- **Information provided**:
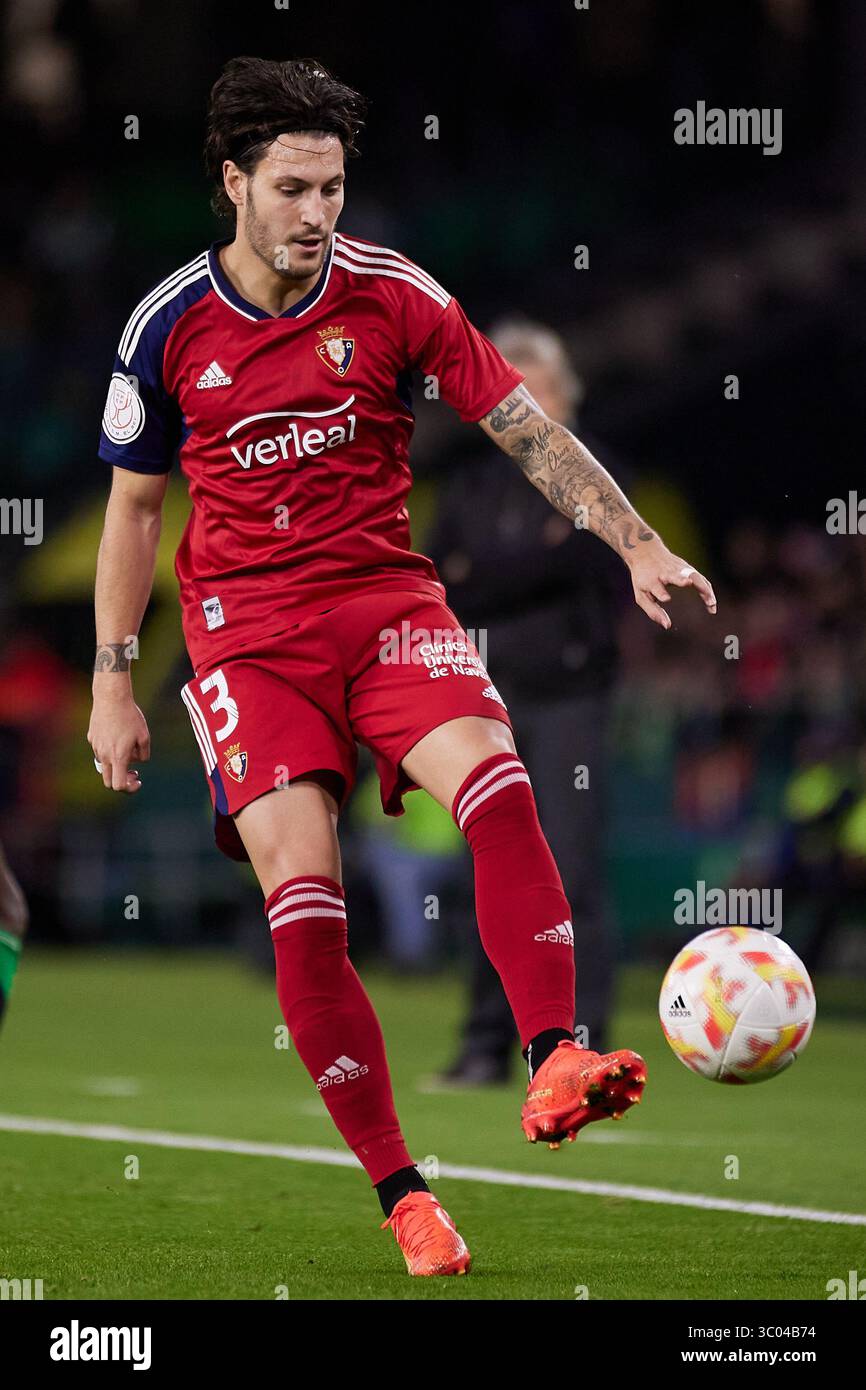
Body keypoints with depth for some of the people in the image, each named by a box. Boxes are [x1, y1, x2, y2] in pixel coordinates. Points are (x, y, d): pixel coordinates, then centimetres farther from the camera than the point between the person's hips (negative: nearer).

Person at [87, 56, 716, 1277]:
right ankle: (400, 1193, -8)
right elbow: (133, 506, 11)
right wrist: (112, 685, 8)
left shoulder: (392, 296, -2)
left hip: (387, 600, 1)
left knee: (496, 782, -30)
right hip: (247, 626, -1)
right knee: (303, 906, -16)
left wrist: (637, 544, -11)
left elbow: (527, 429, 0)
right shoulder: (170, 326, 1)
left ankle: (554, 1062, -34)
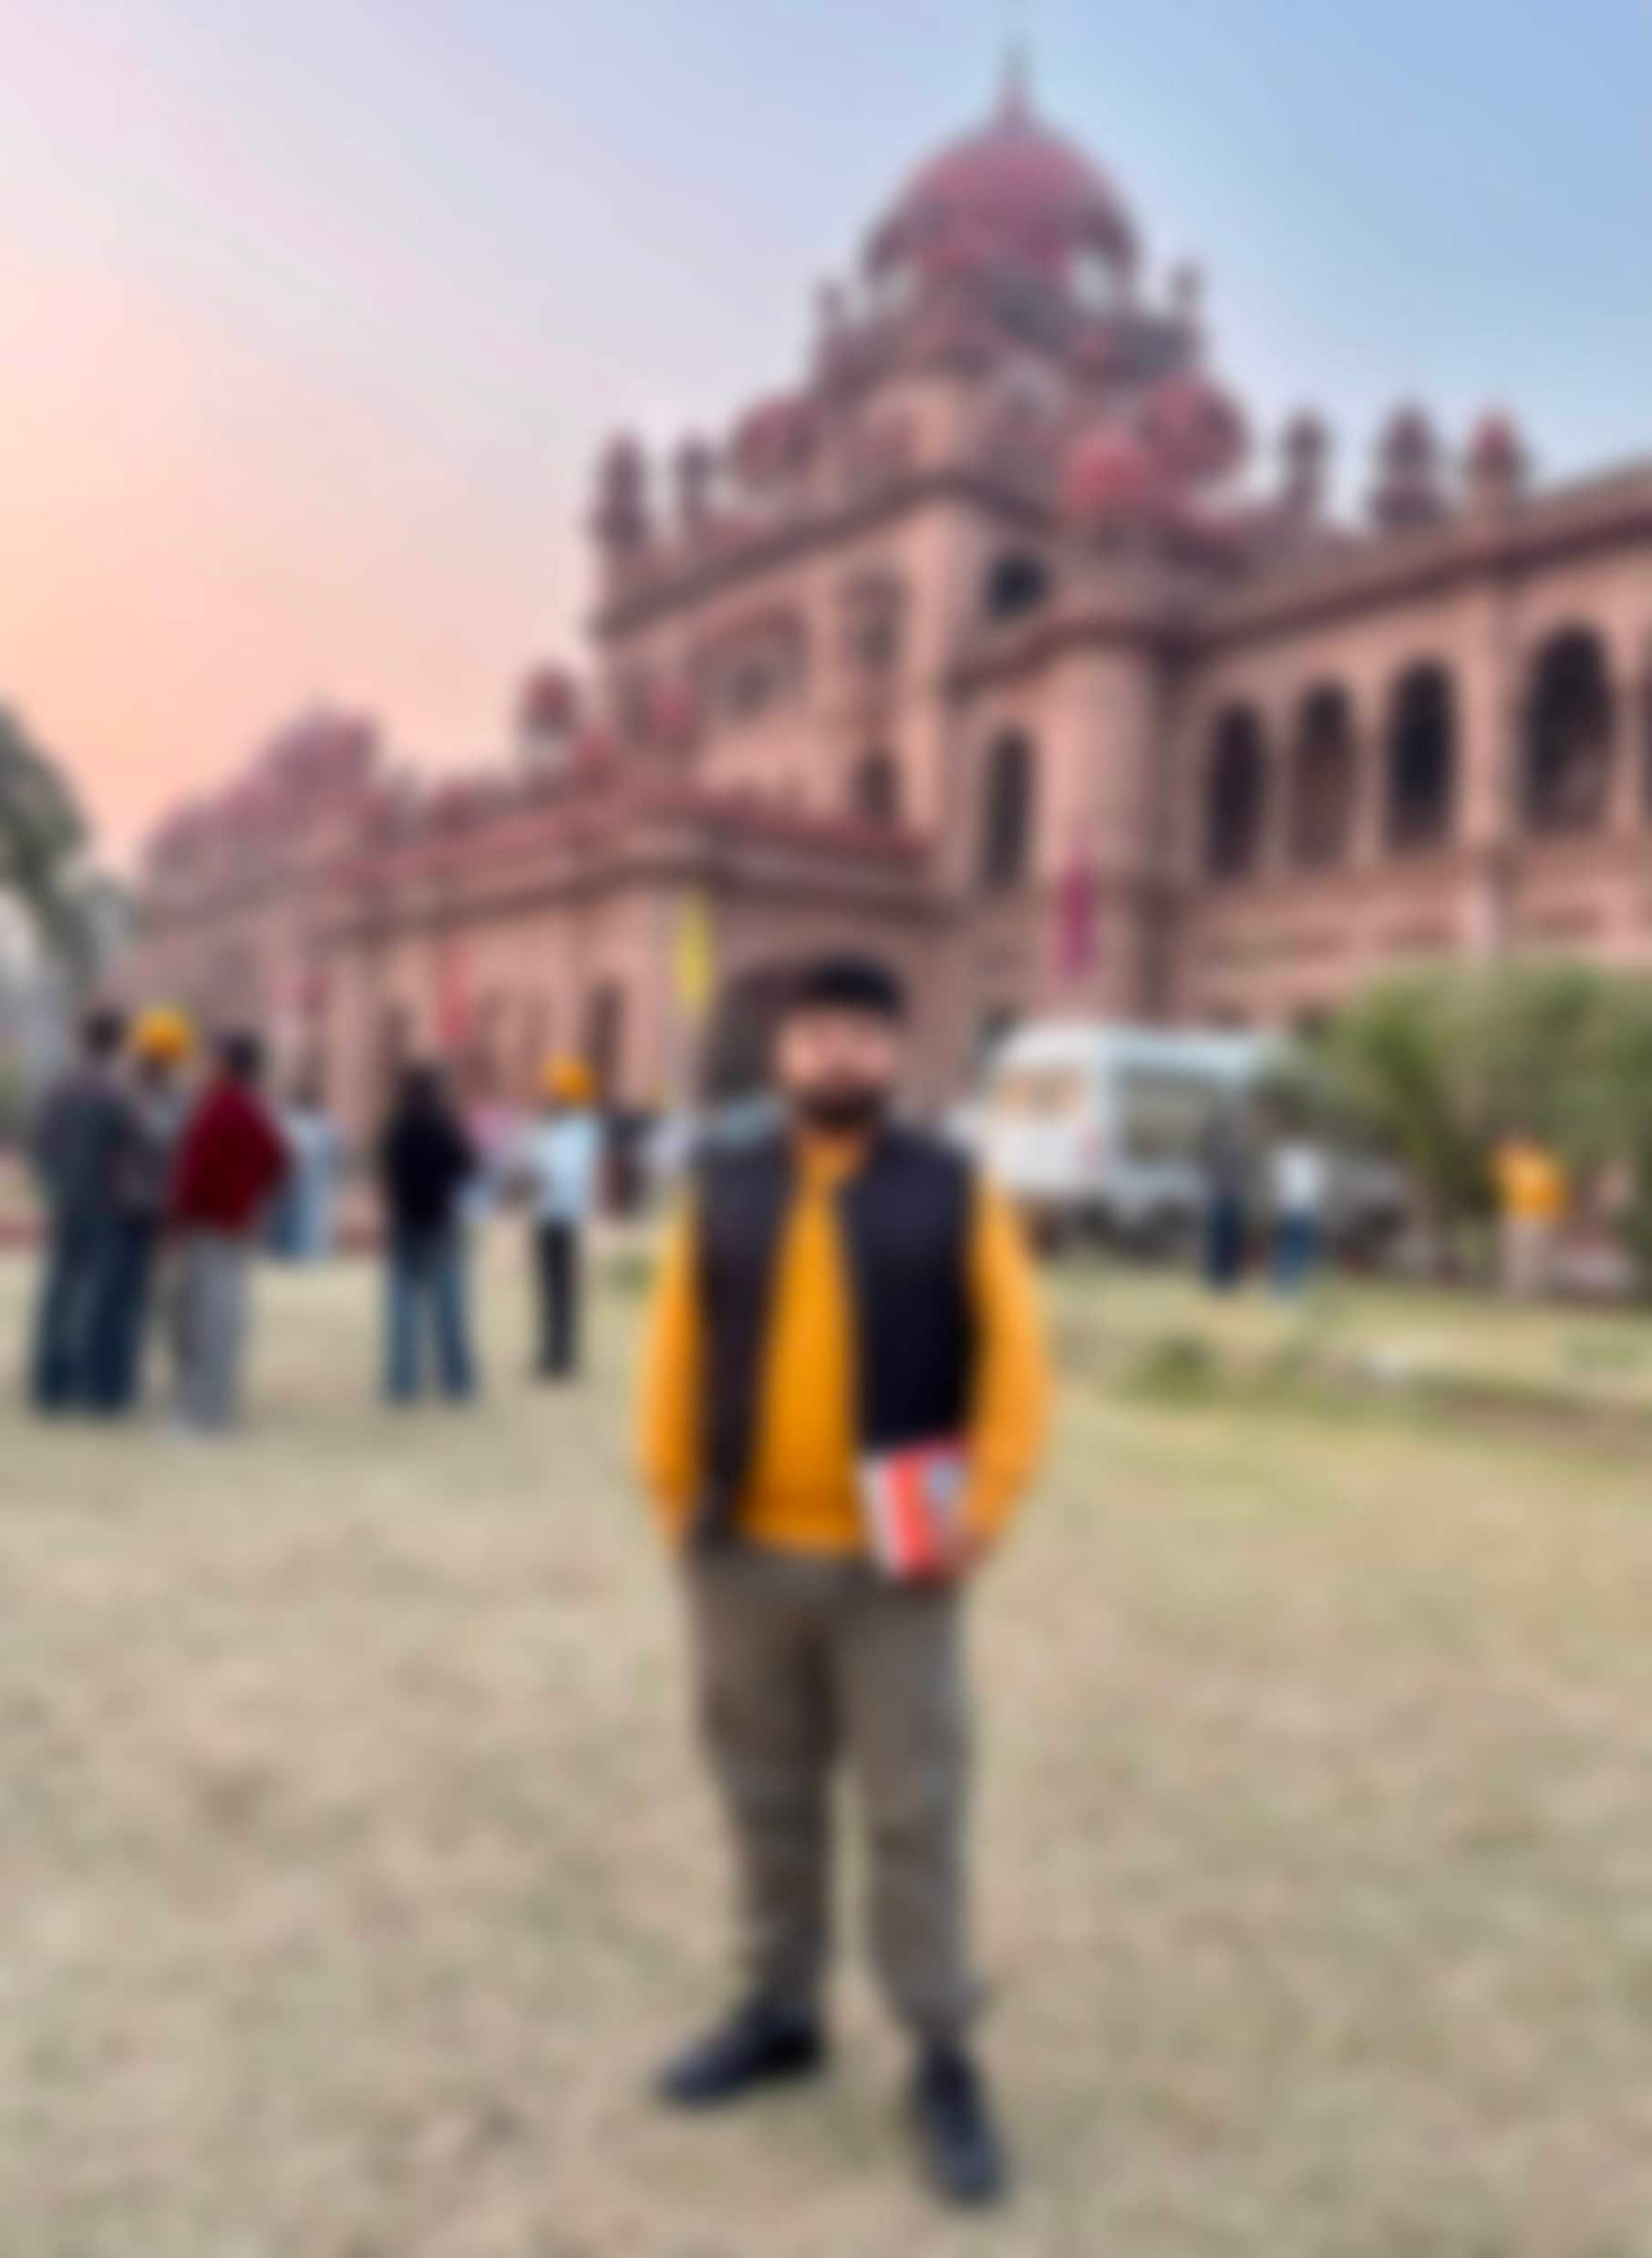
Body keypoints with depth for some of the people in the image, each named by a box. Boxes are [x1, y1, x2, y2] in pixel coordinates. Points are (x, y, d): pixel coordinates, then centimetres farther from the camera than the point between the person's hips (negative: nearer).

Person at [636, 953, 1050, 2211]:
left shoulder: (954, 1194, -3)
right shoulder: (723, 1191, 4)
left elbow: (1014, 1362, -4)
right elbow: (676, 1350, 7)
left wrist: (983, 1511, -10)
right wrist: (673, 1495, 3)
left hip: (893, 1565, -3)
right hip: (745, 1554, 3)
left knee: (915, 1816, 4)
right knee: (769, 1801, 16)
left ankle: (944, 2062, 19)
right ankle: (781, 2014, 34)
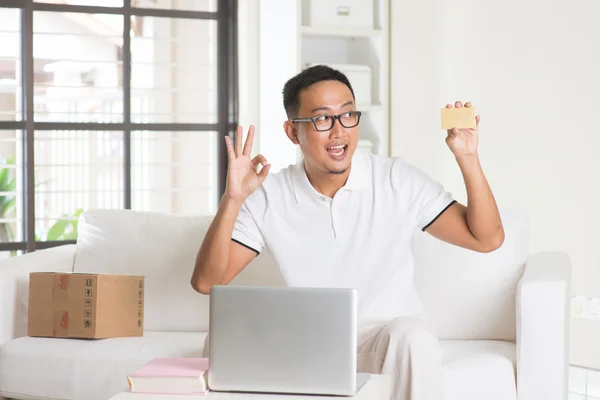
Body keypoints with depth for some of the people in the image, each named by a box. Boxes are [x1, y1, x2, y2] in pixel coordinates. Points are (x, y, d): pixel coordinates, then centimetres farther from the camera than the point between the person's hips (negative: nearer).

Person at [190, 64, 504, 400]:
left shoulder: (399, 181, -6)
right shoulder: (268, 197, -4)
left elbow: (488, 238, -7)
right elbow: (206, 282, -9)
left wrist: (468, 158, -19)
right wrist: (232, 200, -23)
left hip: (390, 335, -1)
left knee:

- **What you will do**: Only the lines from the start of the records above through the line containing "left knee: (496, 782, -30)" should be returned, exactly and with both ends, please; the pictures stay out.

- **Task output**:
Body keypoints with depth for some of the people in the image, each named by a box. Boxes are [x1, y1, x2, y2] in pixel coordinates. Points are (x, y, d): pixel coordinates, then centimetres farther from the camera than the point between the person's hips (negative: nearer).

Person at [87, 56, 716, 1277]:
right ankle: (400, 1193, -8)
right elbow: (133, 506, 11)
right wrist: (112, 685, 8)
left shoulder: (392, 296, -2)
left hip: (387, 600, 1)
left knee: (496, 782, -30)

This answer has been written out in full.